▶ _INSTRUCTIONS FOR THE TASK_:
Exclude the pictures and reproduce exactly the lines that run from the one holding "Force (gf), 42: 39.9 -> 39.3" to the end of the entries below.

Image comparison data:

*** Block opens ***

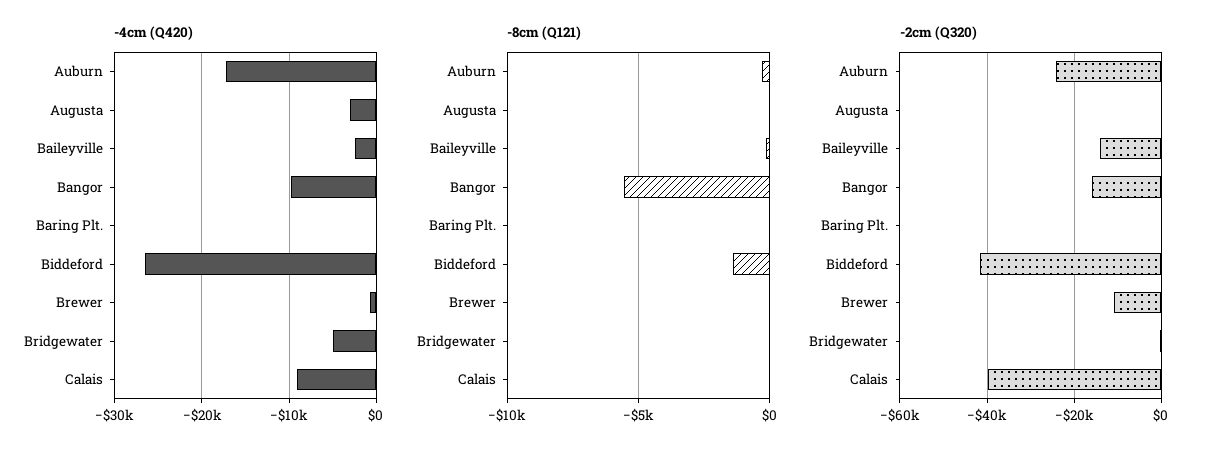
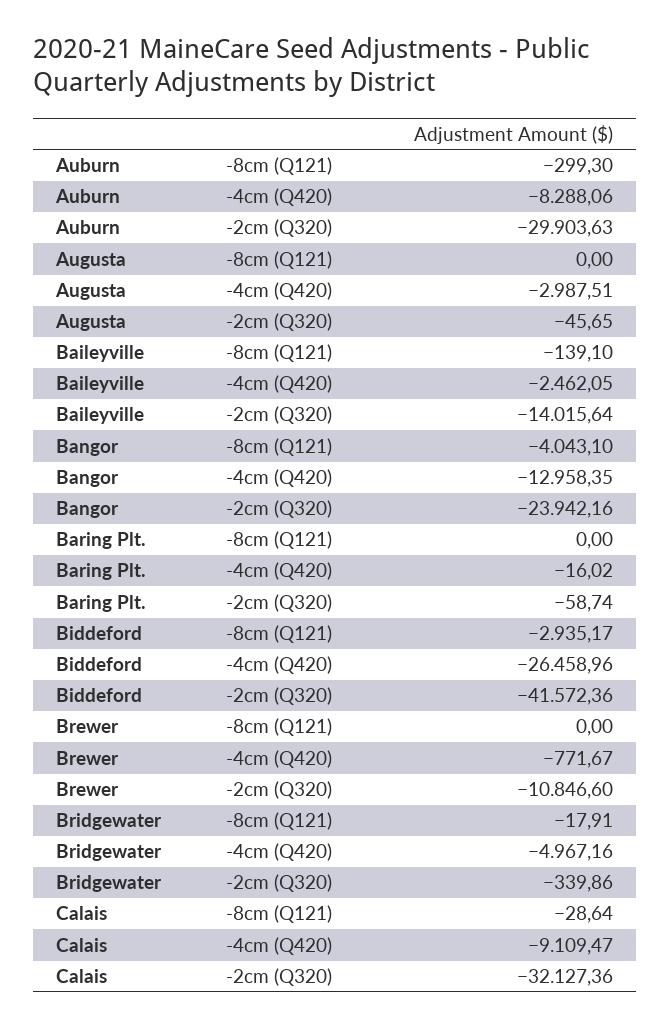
-4cm (Q420), Auburn: -17000 -> -8288.06
-4cm (Q420), Bangor: -10000 -> -12958.35
-8cm (Q121), Bangor: -5500 -> -4043.1
-8cm (Q121), Biddeford: -1500 -> -2935.17
-2cm (Q320), Auburn: -24000 -> -29903.63
-2cm (Q320), Bangor: -16000 -> -23942.16
-2cm (Q320), Calais: -40000 -> -32127.36

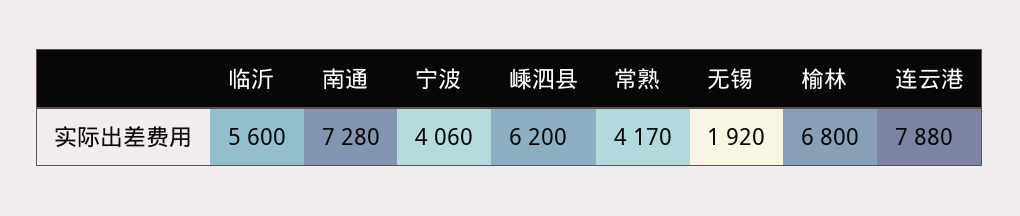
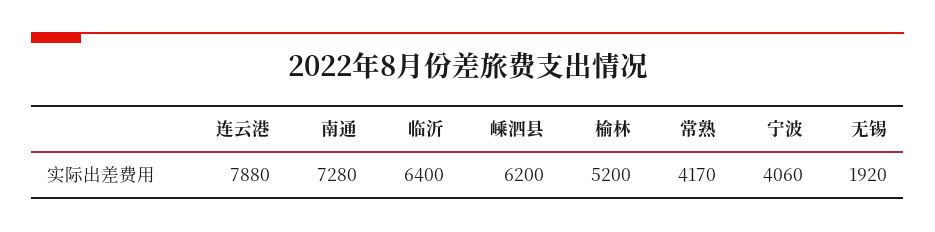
临沂: 5600 -> 6400
榆林: 6800 -> 5200

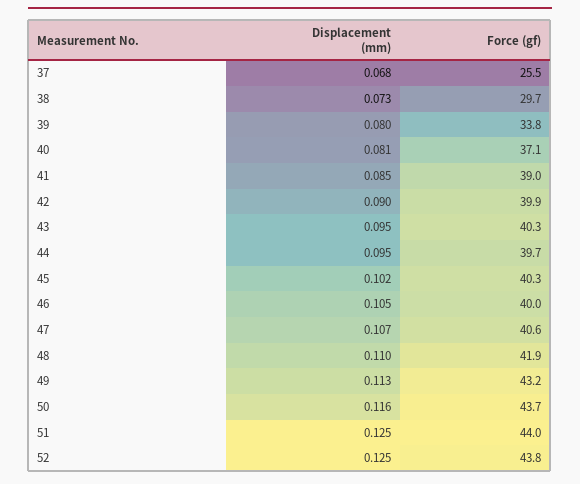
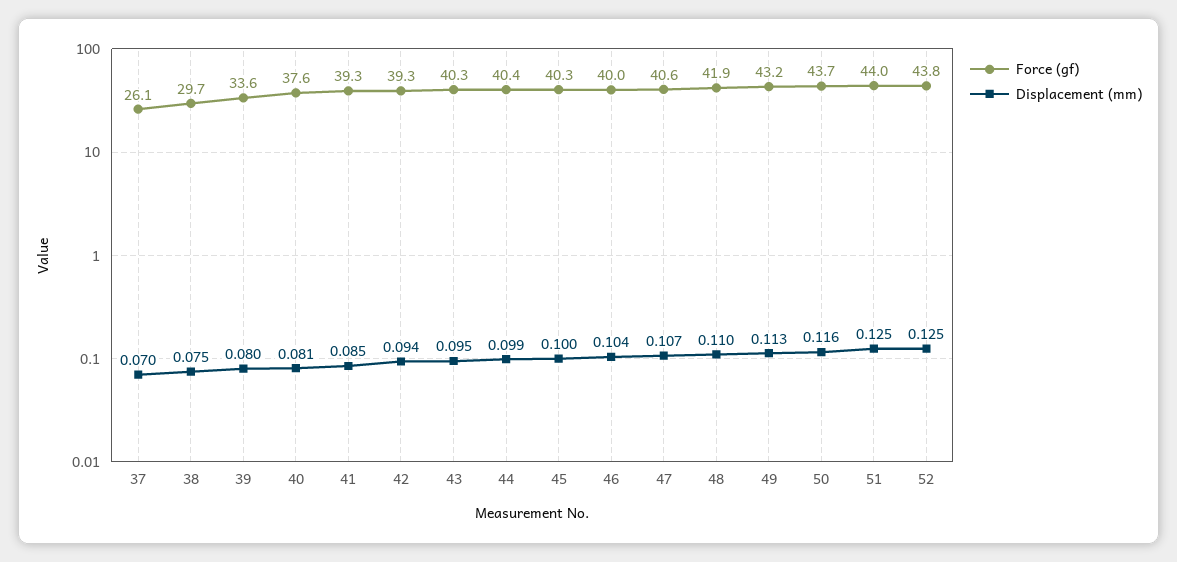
Displacement (mm), 37: 0.068 -> 0.07
Force (gf), 37: 25.5 -> 26.1
Displacement (mm), 38: 0.073 -> 0.075
Force (gf), 39: 33.8 -> 33.6
Force (gf), 40: 37.1 -> 37.6
Force (gf), 41: 39 -> 39.3
Displacement (mm), 42: 0.09 -> 0.094
Force (gf), 42: 39.9 -> 39.3
Displacement (mm), 44: 0.095 -> 0.099
Force (gf), 44: 39.7 -> 40.4
Displacement (mm), 45: 0.102 -> 0.1
Displacement (mm), 46: 0.105 -> 0.104

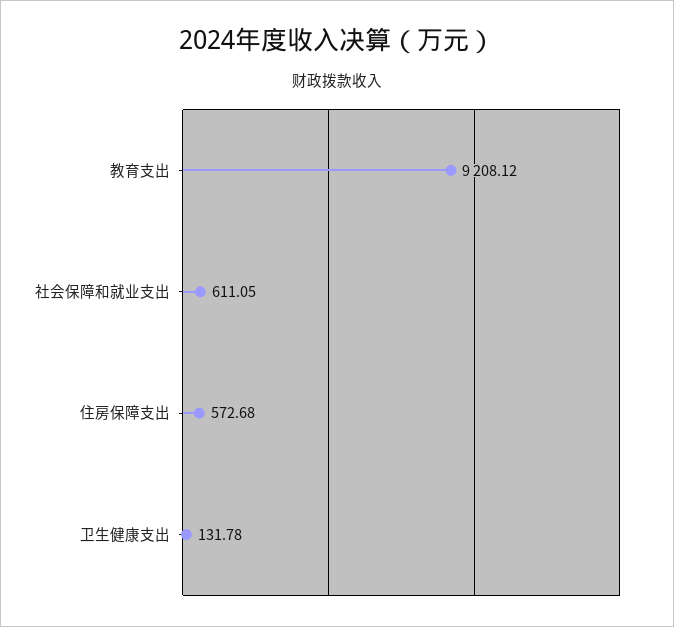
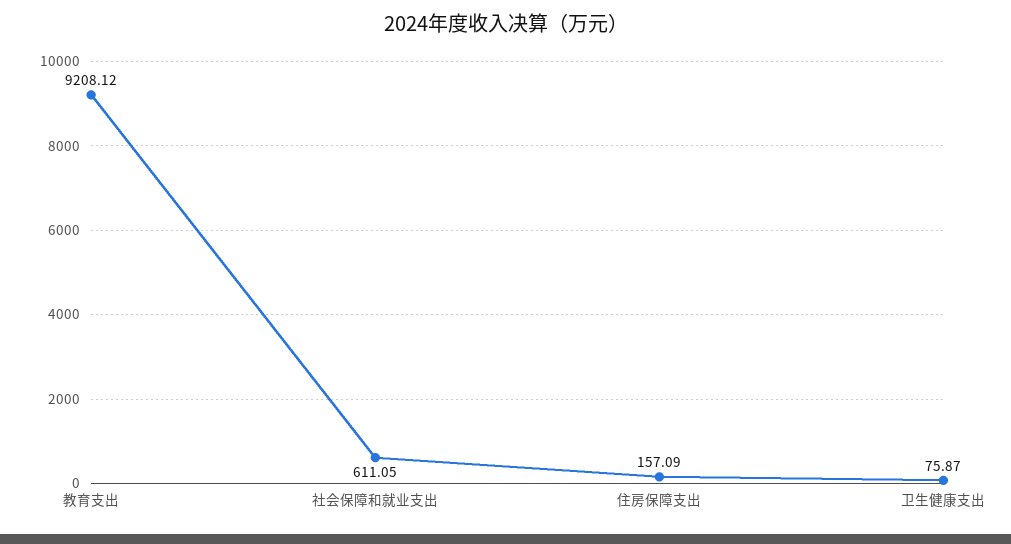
住房保障支出: 572.68 -> 157.09
卫生健康支出: 131.78 -> 75.87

*** Block closes ***

▶ _RESPONSE BOX_:
Force (gf), 42: 39.9 -> 39.3
Displacement (mm), 44: 0.095 -> 0.099
Force (gf), 44: 39.7 -> 40.4
Displacement (mm), 45: 0.102 -> 0.1
Displacement (mm), 46: 0.105 -> 0.104

住房保障支出: 572.68 -> 157.09
卫生健康支出: 131.78 -> 75.87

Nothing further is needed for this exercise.